Charest swaps chief of staff; Courchesne hypes upcoming meeting
In the midst of a social crisis, Premier Jean Charest is replacing his most senior aide and bringing back a right-hand man with a reputation for steady competence.
Daniel Gagnier is being brought back after three years away from politics and is returning to his old position as chief of staff.
He is apparently being given a mandate to kick-start negotiations with student groups and seek a resolution to the unrest plaguing the province, before tourists flock to Montreal for festival season.
Gagnier has previously been a high-ranking civil servant in Ottawa and Saskatchewan and was also chief of staff to Ontario premier David Peterson. Outside politics, he has worked in mining, clean energy and university governance.
His previous stint in the premier's office coincided with an era when Charest was at his most popular -- from 2007 to 2009.
At a time when Charest had a steady hold on power, Gagnier left a senior position at Alcan to work with him and he remained with the premier while he led a minority government; he left after Charest won another majority government.
Since Gagnier's departure, the Charest government has been rocked by ethics scandals and now by the student-led unrest. An election is expected within months.
The Canadian Press has learned that Gagnier has already been heavily involved in recent weeks, having offered his help as a volunteer.
Courchesne hypes meeting
On Thursday Quebec Education Minister Michelle Courchesne suggested the government is trying once again to reach a solution with student leaders.

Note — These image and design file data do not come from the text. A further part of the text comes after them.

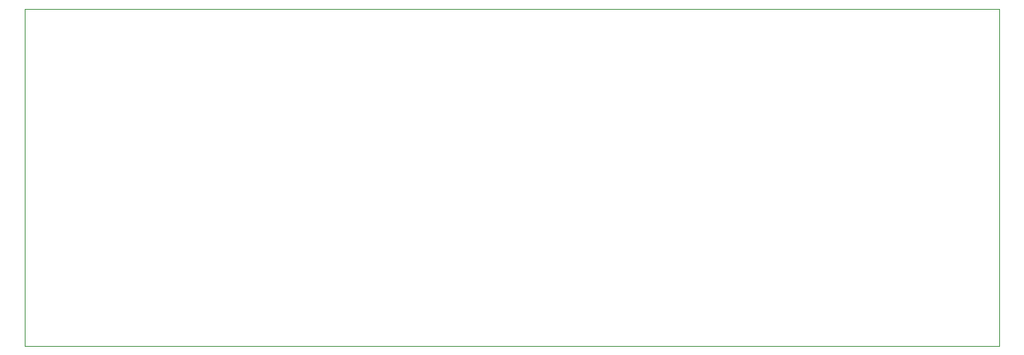
<source format=gbr>
%TF.GenerationSoftware,KiCad,Pcbnew,7.0.11+1*%
%TF.CreationDate,2024-05-02T20:53:07+02:00*%
%TF.ProjectId,Thor_20_backplane,54686f72-5f32-4305-9f62-61636b706c61,0.1*%
%TF.SameCoordinates,Original*%
%TF.FileFunction,Profile,NP*%
%FSLAX46Y46*%
G04 Gerber Fmt 4.6, Leading zero omitted, Abs format (unit mm)*
G04 Created by KiCad (PCBNEW 7.0.11+1) date 2024-05-02 20:53:07*
%MOMM*%
%LPD*%
G01*
G04 APERTURE LIST*
%TA.AperFunction,Profile*%
%ADD10C,0.100000*%
%TD*%
G04 APERTURE END LIST*
D10*
X132810000Y-53467000D02*
X242792000Y-53467000D01*
X242792000Y-91567000D01*
X132810000Y-91567000D01*
X132810000Y-53467000D01*
M02*

</source>
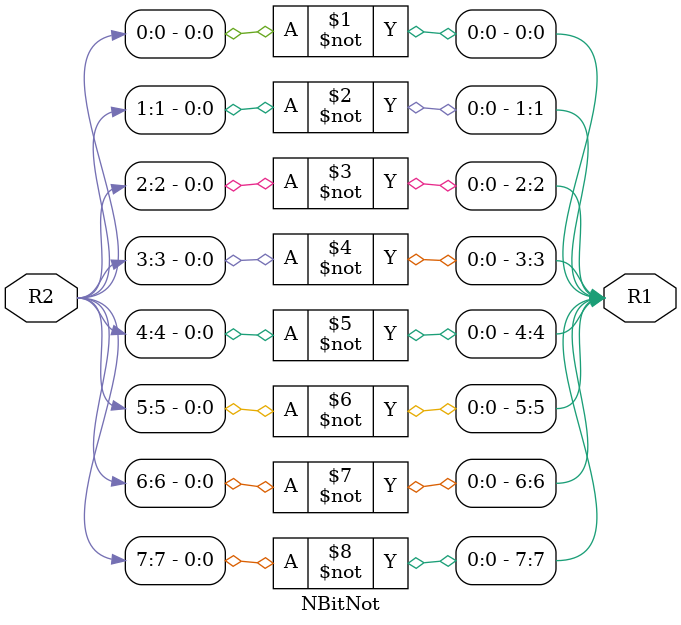
<source format=v>
`timescale 1ns / 1ps


module NBitNot #(parameter n = 8) (
    input [n-1:0] R2,
    output [n-1:0] R1
    );
    
    genvar i;
    generate
    for (i = 0; i < n; i = i + 1) begin: Nots
        not Not (R1[i], R2[i]);
    end
    endgenerate
    
endmodule

</source>
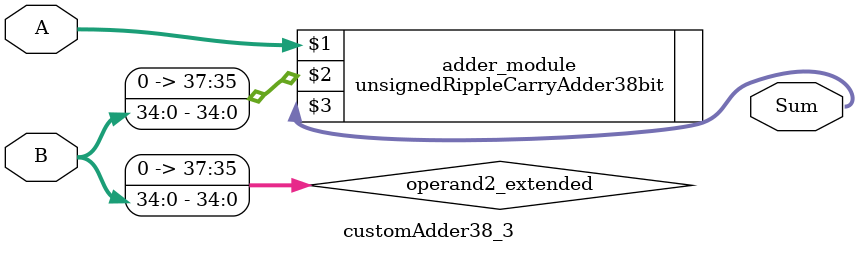
<source format=v>
module customAdder38_3(
                        input [37 : 0] A,
                        input [34 : 0] B,
                        
                        output [38 : 0] Sum
                );

        wire [37 : 0] operand2_extended;
        
        assign operand2_extended =  {3'b0, B};
        
        unsignedRippleCarryAdder38bit adder_module(
            A,
            operand2_extended,
            Sum
        );
        
        endmodule
        
</source>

Courchesne said that she expects to hold a "very, very important" meeting with student groups after having "positive" discussions over the phone.
Meanwhile, Premier Jean Charest appointed a new chief of staff, Daniel Gagnier, who once served that same role, to help him deal with the student crisis.
The government appears to be motivated to restore order in the province as the summer tourist season approaches.
Montrealers of all stripes were banging pots and pans in solidarity with protesters Wednesday and well into the night, before police later used the controversial "kettling" technique to take 518 demonstrators away in a mass arrest.
People across the city spilled into the streets to make their support of the protests heard, producing a tin pan cacophony in solidarity with the protests that have beset Montreal for more than three months.